Department of Epidemiology, Harvard School of Public Health, Boston, MA 02115, USA.
Stat Methods Med Res. 2013 Feb;22(1):70-96. doi: 10.1177/0962280211403603. Epub 2011 Oct 19.
This article reviews methods for comparative effectiveness research using observational data. The basic idea is using an observational study to emulate a hypothetical randomised trial by comparing initiators versus non-initiators of treatment. After adjustment for measured baseline confounders, one can then conduct the observational analogue of an intention-to-treat analysis. We also explain two approaches to conduct the analogues of per-protocol and as-treated analyses after further adjusting for measured time-varying confounding and selection bias using inverse-probability weighting. As an example, we implemented these methods to estimate the effect of statins for primary prevention of coronary heart disease (CHD) using data from electronic medical records in the UK. Despite strong confounding by indication, our approach detected a potential benefit of statin therapy. The analogue of the intention-to-treat hazard ratio (HR) of CHD was 0.89 (0.73, 1.09) for statin initiators versus non-initiators. The HR of CHD was 0.84 (0.54, 1.30) in the per-protocol analysis and 0.79 (0.41, 1.41) in the as-treated analysis for 2 years of use versus no use. In contrast, a conventional comparison of current users versus never users of statin therapy resulted in a HR of 1.31 (1.04, 1.66). We provide a flexible and annotated SAS program to implement the proposed analyses.
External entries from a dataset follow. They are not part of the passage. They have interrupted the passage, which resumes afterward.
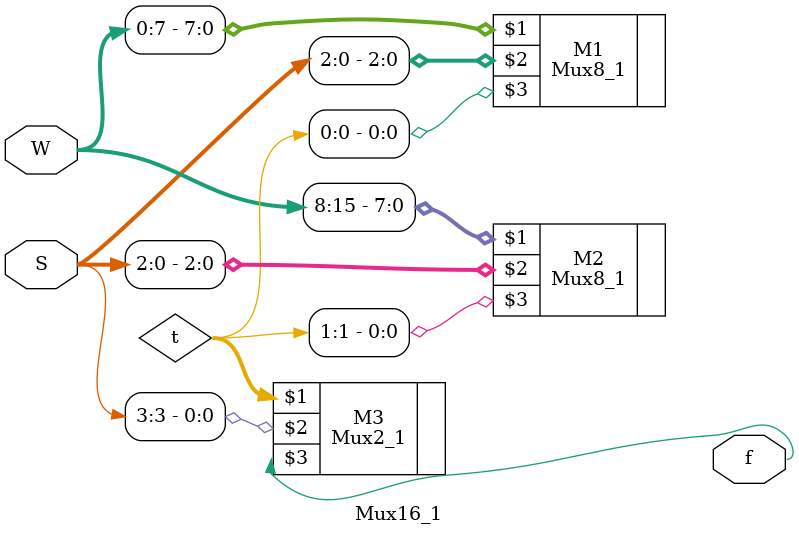
<source format=v>
`include "Mux8_1.v"
`include "Mux2_1.v"
module Mux16_1(W,S,f);
input [0:15]W;
input [3:0]S;
wire [0:1]t;
output f;
Mux8_1 M1(W[0:7],S[2:0],t[0]);
Mux8_1 M2(W[8:15],S[2:0],t[1]);
Mux2_1 M3(t,S[3],f);
endmodule


</source>
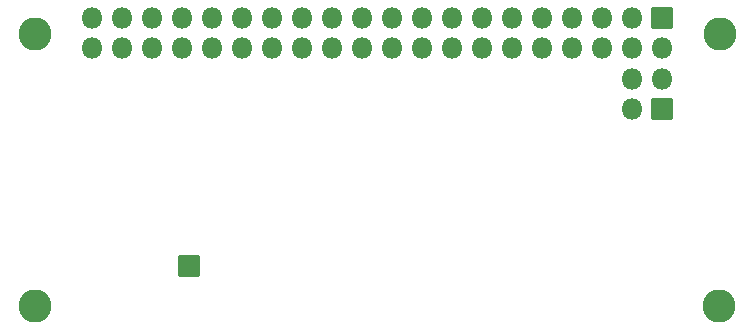
<source format=gbr>
G04 #@! TF.GenerationSoftware,KiCad,Pcbnew,(7.0.0)*
G04 #@! TF.CreationDate,2023-08-14T16:39:54+01:00*
G04 #@! TF.ProjectId,DevKit2022-Kicad7,4465764b-6974-4323-9032-322d4b696361,v1.0*
G04 #@! TF.SameCoordinates,Original*
G04 #@! TF.FileFunction,Soldermask,Bot*
G04 #@! TF.FilePolarity,Negative*
%FSLAX46Y46*%
G04 Gerber Fmt 4.6, Leading zero omitted, Abs format (unit mm)*
G04 Created by KiCad (PCBNEW (7.0.0)) date 2023-08-14 16:39:54*
%MOMM*%
%LPD*%
G01*
G04 APERTURE LIST*
G04 Aperture macros list*
%AMRoundRect*
0 Rectangle with rounded corners*
0 $1 Rounding radius*
0 $2 $3 $4 $5 $6 $7 $8 $9 X,Y pos of 4 corners*
0 Add a 4 corners polygon primitive as box body*
4,1,4,$2,$3,$4,$5,$6,$7,$8,$9,$2,$3,0*
0 Add four circle primitives for the rounded corners*
1,1,$1+$1,$2,$3*
1,1,$1+$1,$4,$5*
1,1,$1+$1,$6,$7*
1,1,$1+$1,$8,$9*
0 Add four rect primitives between the rounded corners*
20,1,$1+$1,$2,$3,$4,$5,0*
20,1,$1+$1,$4,$5,$6,$7,0*
20,1,$1+$1,$6,$7,$8,$9,0*
20,1,$1+$1,$8,$9,$2,$3,0*%
G04 Aperture macros list end*
%ADD10C,2.802000*%
%ADD11RoundRect,0.051000X0.850000X0.850000X-0.850000X0.850000X-0.850000X-0.850000X0.850000X-0.850000X0*%
%ADD12O,1.802000X1.802000*%
%ADD13RoundRect,0.051000X-0.850000X0.850000X-0.850000X-0.850000X0.850000X-0.850000X0.850000X0.850000X0*%
G04 APERTURE END LIST*
D10*
X204928200Y-127994400D03*
X146940000Y-127994400D03*
X204943440Y-104982000D03*
X146940000Y-104982000D03*
D11*
X200026000Y-111332000D03*
D12*
X197485999Y-111331999D03*
X200025999Y-108791999D03*
X197485999Y-108791999D03*
D13*
X200051400Y-103686600D03*
D12*
X200051399Y-106226599D03*
X197511399Y-103686599D03*
X197511399Y-106226599D03*
X194971399Y-103686599D03*
X194971399Y-106226599D03*
X192431399Y-103686599D03*
X192431399Y-106226599D03*
X189891399Y-103686599D03*
X189891399Y-106226599D03*
X187351399Y-103686599D03*
X187351399Y-106226599D03*
X184811399Y-103686599D03*
X184811399Y-106226599D03*
X182271399Y-103686599D03*
X182271399Y-106226599D03*
X179731399Y-103686599D03*
X179731399Y-106226599D03*
X177191399Y-103686599D03*
X177191399Y-106226599D03*
X174651399Y-103686599D03*
X174651399Y-106226599D03*
X172111399Y-103686599D03*
X172111399Y-106226599D03*
X169571399Y-103686599D03*
X169571399Y-106226599D03*
X167031399Y-103686599D03*
X167031399Y-106226599D03*
X164491399Y-103686599D03*
X164491399Y-106226599D03*
X161951399Y-103686599D03*
X161951399Y-106226599D03*
X159411399Y-103686599D03*
X159411399Y-106226599D03*
X156871399Y-103686599D03*
X156871399Y-106226599D03*
X154331399Y-103686599D03*
X154331399Y-106226599D03*
X151791399Y-103686599D03*
X151791399Y-106226599D03*
D13*
X160021000Y-124667000D03*
M02*

</source>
本文回顾了使用观察性数据进行疗效比较研究的方法。基本思路是通过比较治疗的起始者和非起始者,使用观察性研究来模拟假设的随机试验。在调整了测量的基线混杂因素后,就可以对治疗意向进行观察性模拟分析。我们还解释了两种方法,在进一步调整了测量的时变混杂因素和选择偏倚后,使用逆概率加权法对符合方案和实际治疗分析进行模拟。例如,我们使用英国电子病历中的数据,实施了这些方法来估计他汀类药物在冠心病(CHD)一级预防中的效果。尽管存在强烈的指示性混杂,但我们的方法检测到他汀类药物治疗的潜在益处。他汀类药物起始者与非起始者的 CHD 发生率的意向治疗风险比(HR)为 0.89(0.73,1.09)。在符合方案分析中,CHD 的 HR 为 0.84(0.54,1.30),在实际治疗分析中,使用 2 年与不使用的 HR 为 0.79(0.41,1.41)。相比之下,常规比较当前使用他汀类药物治疗的患者与从未使用过他汀类药物治疗的患者,HR 为 1.31(1.04,1.66)。我们提供了一个灵活且带注释的 SAS 程序来实现所提出的分析。